## TEXTO DA PÁGINA
******************************

A publicação online norte-americana The Intercept também têm colocado a mídia nacional em xeque, principalmente por meio das reportagens do jornalista Glenn Greenwald, que mora no Brasil e se tornou conhecido após publicar reportagens sobre os documentos revelados por Edward Snowden.

No último mês, Greenwald publicou textos no The Intercept sobre a concentração da mídia brasileira e o papel dos veículos do País na construção do discurso conservador contra a corrupção e a favor da retirada de Dilma Rousseff.

O The Intercept também apontou, na última semana, a possível investida do vice-presidente Michel Temer em angariar apoios de setores nos Estados Unidos, por meio de uma viagem de um senador Aloysio Ferreira Nunces (PSDB-SP) ao País.

Por esses exemplos e outros mais, a cobertura internacional tem desempenhado um papel importante nesse momento da história brasileira e tem ganhado status de mais equilibrada, contundente e aprofundada.

A situação, porém, está longe de ser ideal. Os casos relatados acima ganharam repercussão aqui no Brasil exatamente por conterem informações ocultadas pela mídia brasileira. No entanto, a maior parte do que é divulgado sobre a crise política no País ainda se limita a reproduzir fragmentos de agências internacionais e a superficialidade da cobertura dos canais nacionais.

A agência Press Trust of India, principal daquele país, limitou-se, por exemplo, a falar da votação. A leitura descontextualizada não dá sequer a dimensão da divisão de opiniões.

A cobertura restrita se repete também nas agências de notícia russas, que só agora começaram a falar do tema, após semanas de silêncio. A Russian Information Agency só deu espaço ao caso no Brasil após a votação do impeachment na Câmara.

******************************

## TAREFA A REALIZAR
Prossiga com o texto sobre a cobertura internacional da crise política brasileira, começando logo após a última frase apresentada.

## DADOS PARA ANÁLISE
******************************

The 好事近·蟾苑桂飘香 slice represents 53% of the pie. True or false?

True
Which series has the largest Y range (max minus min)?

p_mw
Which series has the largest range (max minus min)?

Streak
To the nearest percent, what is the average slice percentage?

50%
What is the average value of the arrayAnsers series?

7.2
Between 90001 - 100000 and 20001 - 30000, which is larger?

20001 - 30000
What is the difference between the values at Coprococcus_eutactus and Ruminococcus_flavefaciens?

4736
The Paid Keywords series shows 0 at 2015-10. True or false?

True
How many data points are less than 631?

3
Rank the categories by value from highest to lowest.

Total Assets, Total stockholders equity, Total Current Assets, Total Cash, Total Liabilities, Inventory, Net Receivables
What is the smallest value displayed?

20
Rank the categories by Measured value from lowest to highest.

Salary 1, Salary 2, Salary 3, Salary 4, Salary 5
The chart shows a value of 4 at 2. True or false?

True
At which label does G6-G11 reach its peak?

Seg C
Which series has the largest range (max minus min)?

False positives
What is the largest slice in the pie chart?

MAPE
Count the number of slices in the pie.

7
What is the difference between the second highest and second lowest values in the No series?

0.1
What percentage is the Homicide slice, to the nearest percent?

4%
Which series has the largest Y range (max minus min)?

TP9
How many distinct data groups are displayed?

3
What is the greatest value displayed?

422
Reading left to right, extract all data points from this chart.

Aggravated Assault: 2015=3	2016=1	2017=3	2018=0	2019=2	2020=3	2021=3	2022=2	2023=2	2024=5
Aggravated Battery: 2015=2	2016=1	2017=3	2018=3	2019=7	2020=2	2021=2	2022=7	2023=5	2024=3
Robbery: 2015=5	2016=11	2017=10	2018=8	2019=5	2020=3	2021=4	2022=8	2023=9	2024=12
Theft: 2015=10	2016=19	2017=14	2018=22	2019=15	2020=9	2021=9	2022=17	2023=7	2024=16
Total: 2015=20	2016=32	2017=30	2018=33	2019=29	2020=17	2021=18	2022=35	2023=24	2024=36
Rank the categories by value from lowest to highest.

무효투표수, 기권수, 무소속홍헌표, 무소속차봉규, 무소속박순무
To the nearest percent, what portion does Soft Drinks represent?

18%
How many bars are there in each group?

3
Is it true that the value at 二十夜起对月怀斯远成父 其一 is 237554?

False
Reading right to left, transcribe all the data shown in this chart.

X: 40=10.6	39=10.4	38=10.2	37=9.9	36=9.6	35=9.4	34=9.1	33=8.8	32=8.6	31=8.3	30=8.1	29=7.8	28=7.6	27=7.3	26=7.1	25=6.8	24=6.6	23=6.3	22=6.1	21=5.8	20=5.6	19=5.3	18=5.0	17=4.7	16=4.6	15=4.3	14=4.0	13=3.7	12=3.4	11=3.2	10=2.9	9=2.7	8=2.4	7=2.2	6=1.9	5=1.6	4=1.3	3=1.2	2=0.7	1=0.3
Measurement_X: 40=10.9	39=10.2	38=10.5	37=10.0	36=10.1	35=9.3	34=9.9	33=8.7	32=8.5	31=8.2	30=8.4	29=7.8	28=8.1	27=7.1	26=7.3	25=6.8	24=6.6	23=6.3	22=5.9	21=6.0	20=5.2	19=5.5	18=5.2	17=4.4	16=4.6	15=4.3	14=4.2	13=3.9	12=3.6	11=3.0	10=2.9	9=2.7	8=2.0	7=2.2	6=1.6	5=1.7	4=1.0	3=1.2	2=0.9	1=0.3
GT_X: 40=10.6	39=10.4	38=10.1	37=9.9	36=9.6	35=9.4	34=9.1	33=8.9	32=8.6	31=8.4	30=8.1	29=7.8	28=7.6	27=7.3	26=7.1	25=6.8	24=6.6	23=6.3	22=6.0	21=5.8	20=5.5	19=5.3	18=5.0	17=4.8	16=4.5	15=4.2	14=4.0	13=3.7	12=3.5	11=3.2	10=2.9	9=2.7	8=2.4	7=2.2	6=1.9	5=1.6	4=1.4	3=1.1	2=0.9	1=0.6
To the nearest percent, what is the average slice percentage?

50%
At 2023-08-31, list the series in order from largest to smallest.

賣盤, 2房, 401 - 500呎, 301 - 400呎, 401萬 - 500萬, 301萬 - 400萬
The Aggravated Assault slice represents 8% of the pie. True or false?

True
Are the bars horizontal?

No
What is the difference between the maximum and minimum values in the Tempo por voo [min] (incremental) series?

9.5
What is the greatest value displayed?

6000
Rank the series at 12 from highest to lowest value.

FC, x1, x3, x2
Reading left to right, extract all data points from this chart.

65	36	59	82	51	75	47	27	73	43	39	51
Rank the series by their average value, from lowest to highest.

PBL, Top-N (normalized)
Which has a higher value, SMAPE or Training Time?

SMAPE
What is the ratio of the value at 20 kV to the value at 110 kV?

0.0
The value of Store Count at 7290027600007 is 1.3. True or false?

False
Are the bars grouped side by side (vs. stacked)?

******************************

## SUA RESPOSTA
Logo após, o jornal Russia Today publicou uma matéria intitulada “As Olimpíadas serão um sucesso, independentemente do impeachment”, tentando apaziguar os ânimos para os jogos.

Alguns russos têm interpretado o silêncio da imprensa local sobre o que se passa no Brasil como uma tentativa de não trazer ao debate público um caso de impeachment em um dos BRICS – e assim não inspirar críticos de Putin.

Fugindo das armadilhas

Nessa análise sobre cobertura internacional, é importante não cair em algumas armadilhas. Os elogios à cobertura internacional devem ser ponderados, para não resultar em mais retrocessos. Uma coisa é sabida por todo correspondente internacional: é sempre mais fácil falar dos problemas alheios.

É natural que a mídia local tenha mais dificuldades de falar de problemas do próprio território. Com menos relações diretas com poderes locais, às mídias estrangeiras sobra mais liberdade.

Isso não significa, entretanto, que essas mesmas mídias poderão chegar a fazer associações mais amplas, questionando as relações de seus países de origem com escândalos em outras nações, como o que ocorre no Brasil, por exemplo.

Segundo ponto: não faltam exemplos de como a globalização no campo da comunicação também traz prejuízos às narrativas. Nesse olhar geral de contexto mundial faltam, entre outros aspectos, espaço para o esclarecimento sobre o que aconteceu com o Brasil nas décadas que sucederam a ditadura militar e que mantiveram no poder parlamentares que lá estão desde então, assim como as características de coronelismo, que permanecem.

A falta dessas perspectivas a partir de uma mídia brasileira não será suprida por veículos e jornalistas internacionais. Não nos iludamos.

Por fim, um dos maiores erros é olhar para a cobertura internacional como uma idealização em termos de técnica jornalística. As mídias independentes que têm surgido no Brasil são uma boa imagem disso. Se aqui não há espaço para uma boa cobertura, isso nada tem a ver com um padrão de jornalismo. Colocar as coisas nesses termos seria aceitar um enquadramento realizado de fora para dentro, fazendo com que nosso olhar acabe se rendendo a uma análise eurocêntrica.

O que falta no Brasil nesse sentido é uma mudança política, que vem sendo pautada há muito tempo pelos movimentos pela democratização da comunicação. O desafio é a alteração do cenário atual, que viola o direito à comunicação e aos diferentes lugares de fala, absolutamente necessários em um país como o nosso, onde a mídia atribui aos discursos pesos políticos absolutamente desiguais e desproporcionais à composição da população.

* Camila Nóbrega é jornalista e integrante do Intervozes.